By the way, in the course of the comments at Political Animal, I saw an odd claim:

Physicists don't get cushy jobs at think-tanks as a reward for pushing theories that support policies that make their bosses richer.
Have you ever tried telling a liberal activist that depleted uranium is relatively harmless? (Given the ubiquity of trace amounts of uranium, the “completely uncontroversial facts about radioactivity” clearly imply that everybody has been killed by radiation and this is the afterlife.) You can think of that as an illustration that physicists are also disrepected when they're saying the “wrong” things.

By the way, how do we know minimum-wage laws raise wages?

I noticed an assumption by the liberal commenters in the debate at Political Animal: If there is any possibility of error by opponents of minimum-wage laws, then we can assume the downside can be disregarded. Can this be applied in the other direction? Can the same people who assume it is impossible for the Federal Government to enforce laws against abortion, or some drugs, or immigration automatically assume that it is suddenly able to enforce wage-setting laws? Maybe we just get bootleg wages or back-alley wages … Have there been enough studies showing an increase in wages? Maybe we can find cases of rising wages without minimum-wage laws. Maybe we can even find a study showing higher wage growth rates.

On the other hand, demand for evidence can be taken too far.

Monday, December 04, 2006

Is It Racist to Remove Airline Passengers for Disruptive Praying?

There's a precedent.

We can even apply Gary Farber's rule:

I've long, as a Jew, found a highly useful test for distinguishing legitimate commentary from hate; I take the noun of the statement in question, switch it to "Jew," or the adjective to "Jewish," and see how I think it stands up.
It works in both directions.

Sunday, December 03, 2006

If Hezbollah's Best Troublemakers Are in Beirut …

… maybe now is the best time for Israel to invade.

At a minimum, that would stop the “demonstration.”

Saturday, December 02, 2006

They're Coming to Take Me Away, Ha Ha!

According to this story:

Lohse, a social work master’s student at Southern Connecticut State University, says he has proven what many progressives have probably suspected for years: a direct link between mental illness and support for President Bush.

Lohse says his study is no joke.
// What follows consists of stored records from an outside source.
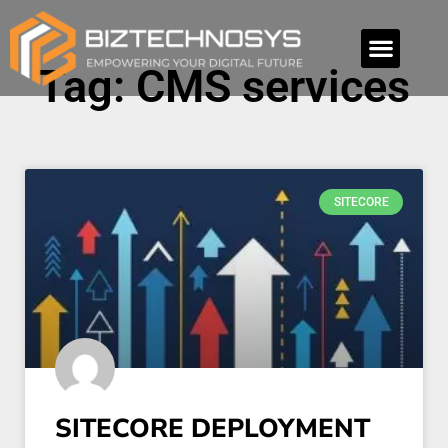
Tag: CMS services
SITECORE
SITECORE DEPLOYMENT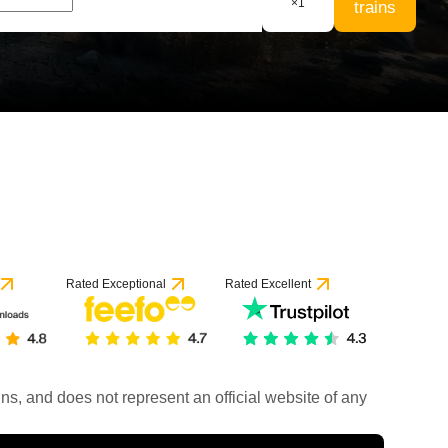
×
1
trains
Rated Exceptional
Rated Excellent
rains, and does not represent an official website of any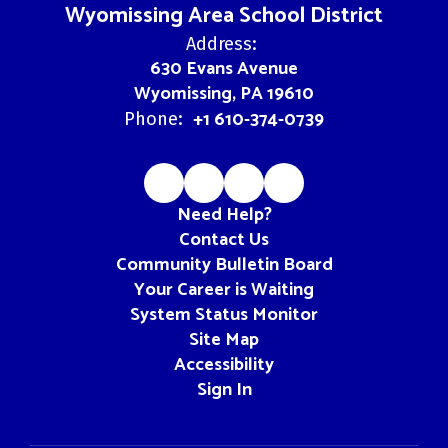
Wyomissing Area School District
Address:
630 Evans Avenue
Wyomissing, PA 19610
+1 610-374-0739
Phone:
Need Help?
Contact Us
Community Bulletin Board
Your Career is Waiting
System Status Monitor
Site Map
Accessibility
Sign In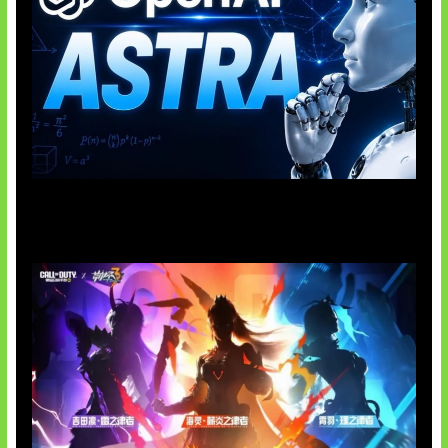
OpenAI Tahan Model Astra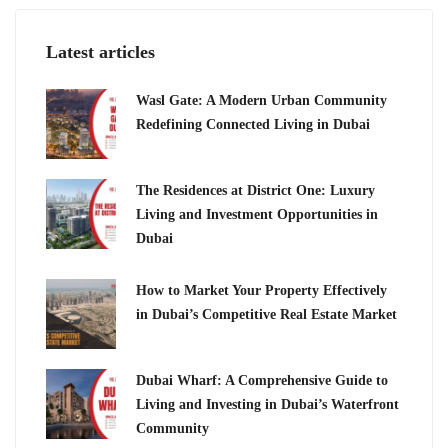
Latest articles
Wasl Gate: A Modern Urban Community
Redefining Connected Living in Dubai
The Residences at District One: Luxury
Living and Investment Opportunities in
Dubai
How to Market Your Property Effectively
in Dubai’s Competitive Real Estate Market
Dubai Wharf: A Comprehensive Guide to
Living and Investing in Dubai’s Waterfront
Community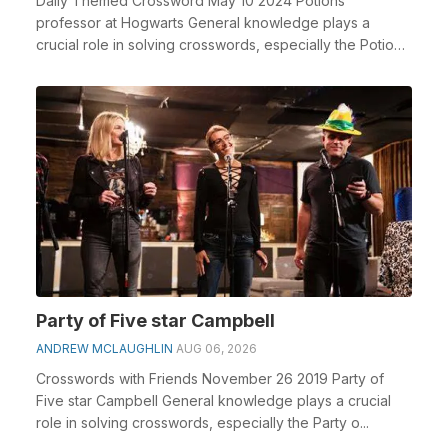
Daily Themed Crossword May 10 2024 Potions
professor at Hogwarts General knowledge plays a
crucial role in solving crosswords, especially the Potions
pro...
Party of Five star Campbell
ANDREW MCLAUGHLIN
AUG 06, 2026
Crosswords with Friends November 26 2019 Party of
Five star Campbell General knowledge plays a crucial
role in solving crosswords, especially the Party o...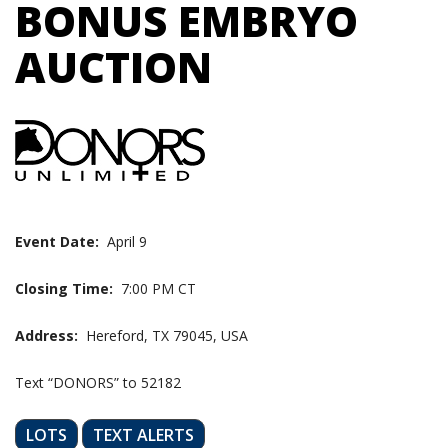
BONUS EMBRYO
AUCTION
Event Date:
April 9
Closing Time:
7:00 PM CT
Address:
Hereford, TX 79045, USA
Text “DONORS” to 52182
LOTS
TEXT ALERTS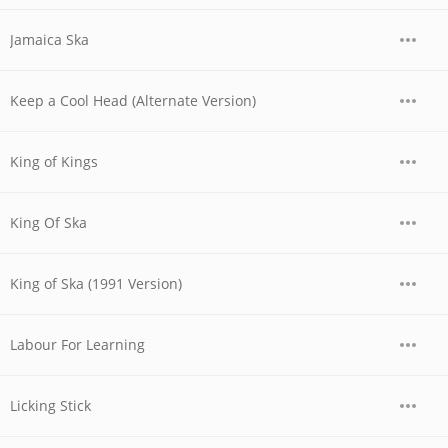
Jamaica Ska
Keep a Cool Head (Alternate Version)
King of Kings
King Of Ska
King of Ska (1991 Version)
Labour For Learning
Licking Stick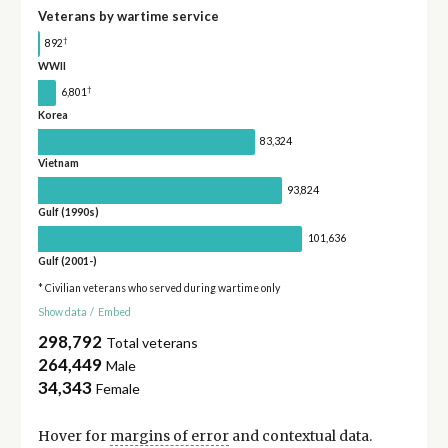
Veterans by wartime service
†
892
WWII
†
6,801
Korea
83,324
Vietnam
93,824
Gulf (1990s)
101,636
Gulf (2001-)
* Civilian veterans who served during wartime only
Show data
/
Embed
298,792
Total veterans
264,449
Male
34,343
Female
Hover for
margins of error
and contextual data.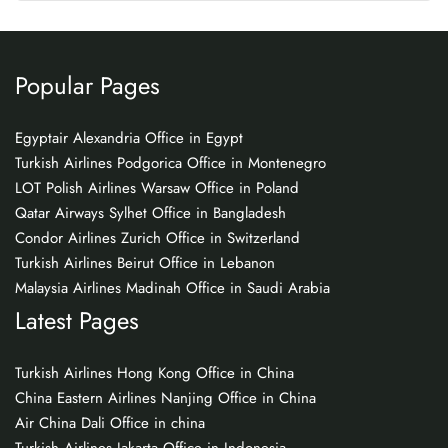
Popular Pages
Egyptair Alexandria Office in Egypt
Turkish Airlines Podgorica Office in Montenegro
LOT Polish Airlines Warsaw Office in Poland
Qatar Airways Sylhet Office in Bangladesh
Condor Airlines Zurich Office in Switzerland
Turkish Airlines Beirut Office in Lebanon
Malaysia Airlines Madinah Office in Saudi Arabia
Latest Pages
Turkish Airlines Hong Kong Office in China
China Eastern Airlines Nanjing Office in China
Air China Dali Office in china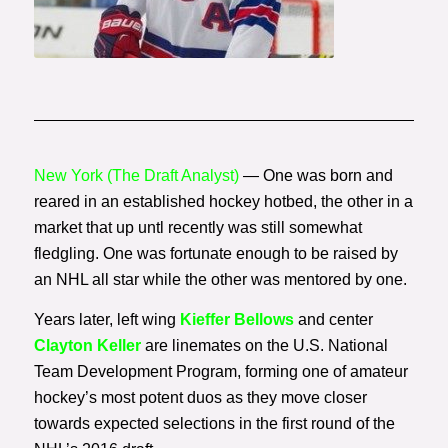
Photo Courtesy of Getty
Images
New York (The Draft Analyst)
— One was born and
reared in an established hockey hotbed, the other in a
market that up untl recently was still somewhat
fledgling. One was fortunate enough to be raised by
an NHL all star while the other was mentored by one.
Years later, left wing
Kieffer Bellows
and center
Clayton Keller
are linemates on the U.S. National
Team Development Program, forming one of amateur
hockey’s most potent duos as they move closer
towards expected selections in the first round of the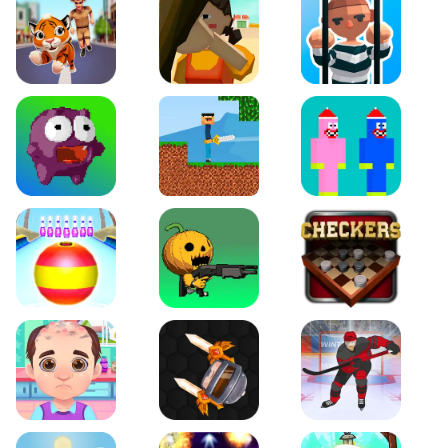
Tiger Run
Squidgames 3D
Amaze Escape
Canjump
Noob vs Zombie
Noob Huggy Kissiy
Beach Bowling 3D
Puppets Cemetery
Checkers Legend
Funny Hair Salon
Knife io
Hockey Hero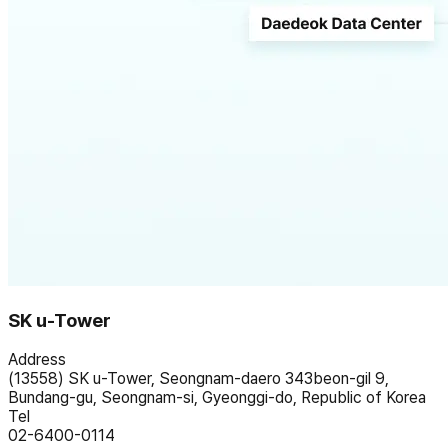
SK u-Tower
Address
(13558) SK u-Tower, Seongnam-daero 343beon-gil 9,
Bundang-gu, Seongnam-si, Gyeonggi-do, Republic of Korea
Tel
02-6400-0114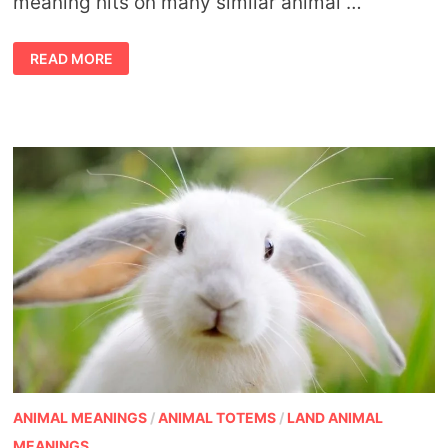
meaning hits on many similar animal …
SYMBOLIC
READ MORE
REINDEER
MEANING
ANIMAL MEANINGS
/
ANIMAL TOTEMS
/
LAND ANIMAL
MEANINGS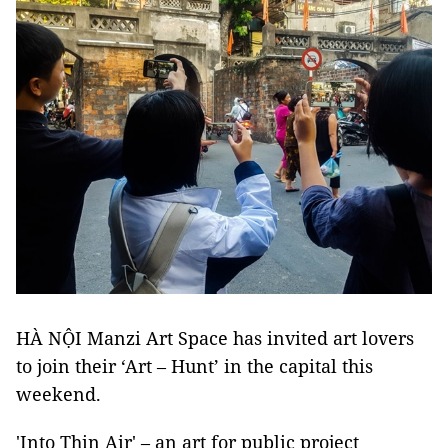
HÀ NỘI Manzi Art Space has invited art lovers
to join their ‘Art – Hunt’ in the capital this
weekend.
'Into Thin Air' – an art for public project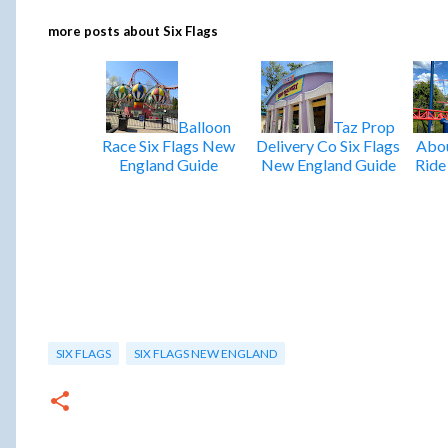
more posts about
Six Flags
Balloon
Taz Prop
Race Six Flags New
Delivery Co Six Flags
Abou
England Guide
New England Guide
Ride
SIX FLAGS
SIX FLAGS NEW ENGLAND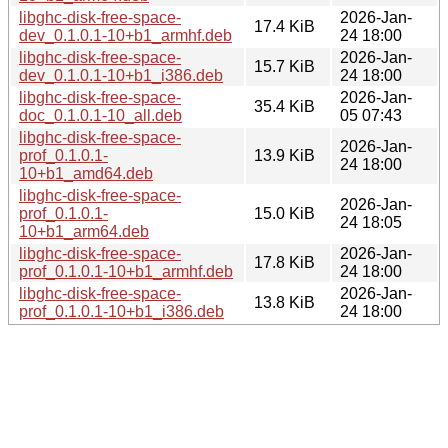
libghc-disk-free-space-
2026-Jan-
17.4 KiB
dev_0.1.0.1-10+b1_armhf.deb
24 18:00
libghc-disk-free-space-
2026-Jan-
15.7 KiB
dev_0.1.0.1-10+b1_i386.deb
24 18:00
libghc-disk-free-space-
2026-Jan-
35.4 KiB
doc_0.1.0.1-10_all.deb
05 07:43
libghc-disk-free-space-
2026-Jan-
prof_0.1.0.1-
13.9 KiB
24 18:00
10+b1_amd64.deb
libghc-disk-free-space-
2026-Jan-
prof_0.1.0.1-
15.0 KiB
24 18:05
10+b1_arm64.deb
libghc-disk-free-space-
2026-Jan-
17.8 KiB
prof_0.1.0.1-10+b1_armhf.deb
24 18:00
libghc-disk-free-space-
2026-Jan-
13.8 KiB
prof_0.1.0.1-10+b1_i386.deb
24 18:00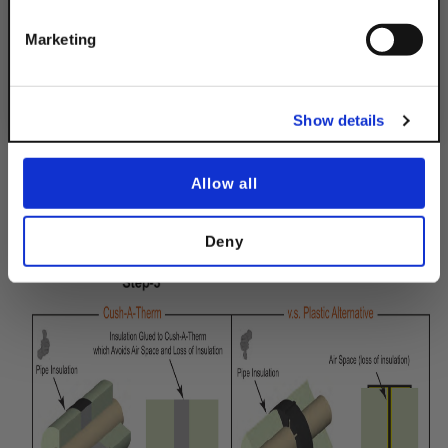
INSTALLATION IS AS EASY AS 1-2-3!
Get 10% Off
Marketing
No, thanks
Show details
Allow all
Deny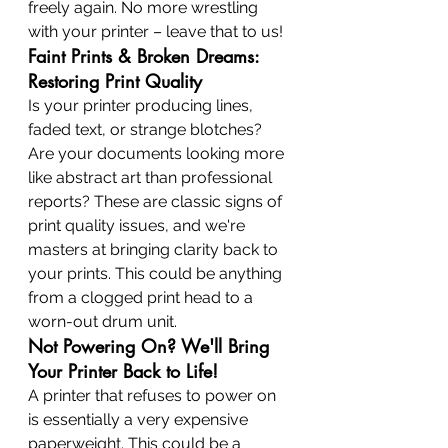
freely again. No more wrestling 
with your printer – leave that to us!
Faint Prints & Broken Dreams: 
Restoring Print Quality
Is your printer producing lines, 
faded text, or strange blotches? 
Are your documents looking more 
like abstract art than professional 
reports? These are classic signs of 
print quality issues, and we're 
masters at bringing clarity back to 
your prints. This could be anything 
from a clogged print head to a 
worn-out drum unit.
Not Powering On? We'll Bring 
Your Printer Back to Life!
A printer that refuses to power on 
is essentially a very expensive 
paperweight. This could be a 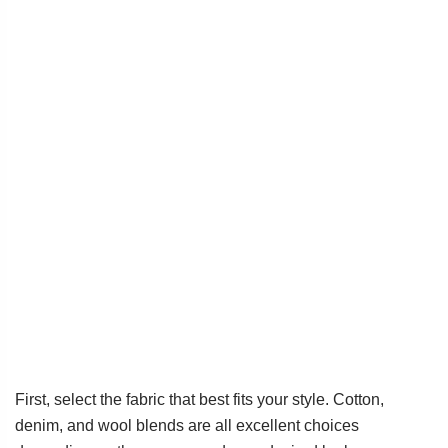
First, select the fabric that best fits your style. Cotton,
denim, and wool blends are all excellent choices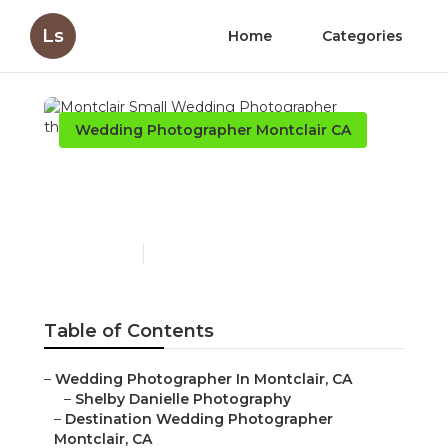
Ls
Home
Categories
Wedding Photographer Montclair CA
Montclair Small Wedding
Photographer
Published en
12 min read
Table of Contents
–
Wedding Photographer In Montclair, CA
–
Shelby Danielle Photography
–
Destination Wedding Photographer
Montclair, CA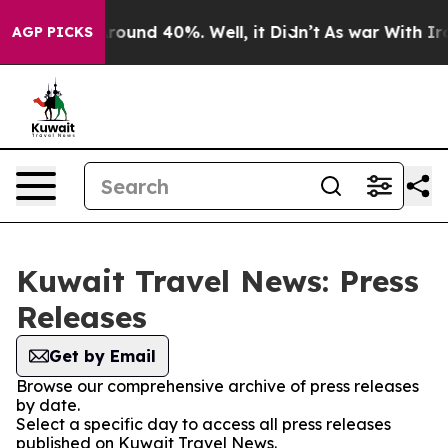
a Floor Around 40%. Well, it Didn’t
As war With Iran
AGP PICKS
Kuwait Travel News: Press
Releases
Get by Email
Browse our comprehensive archive of press releases
by date.
Select a specific day to access all press releases
published on Kuwait Travel News.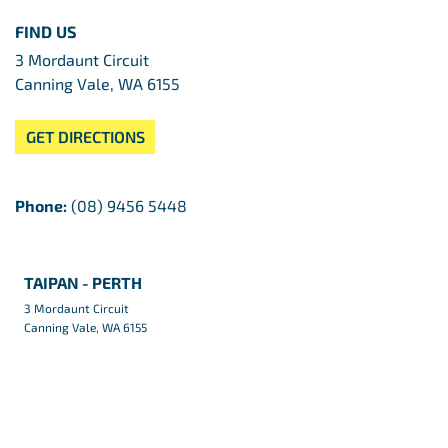
FIND US
3 Mordaunt Circuit
Canning Vale, WA 6155
GET DIRECTIONS
Phone:
(08) 9456 5448
TAIPAN - PERTH
3 Mordaunt Circuit
Canning Vale, WA 6155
The thesis draws on a survey of 69 psychiatric outpatients in three Connecticut locations during the 2004 presidential election. Lohse’s study, backed by SCSU Psychology professor Jaak Rakfeldt and statistician Misty Ginacola, found a correlation between the severity of a person’s psychosis and their preferences for president: The more psychotic the voter, the more likely they were to vote for Bush.

Of course, Libertarians are envious.

I suspect it was the Perot voters. They went Republican in 2000, 2002, and 2004 but not in 2006.

On the other hand, Republican support among the brain damaged is not unanimous.

Set seriousness bit to ON

It looks like this supposed result was due to data mining:

Rakfeldt says the study was legitimate, though not intended to show what it did.

“Yes it was a legitimate study but these data were mined after the fact,” Rakfeldt says. “You can ask new questions of the data. I haven’t looked at” Lohse’s conclusions regarding Bush, Rakfeldt says.

If a scientist looks at, say, a hundred different possible correlations, sheer chance would indicate that some of the results will seem improbable enough to be published.

I'd like to know how hard they tried to torture the data into confessing.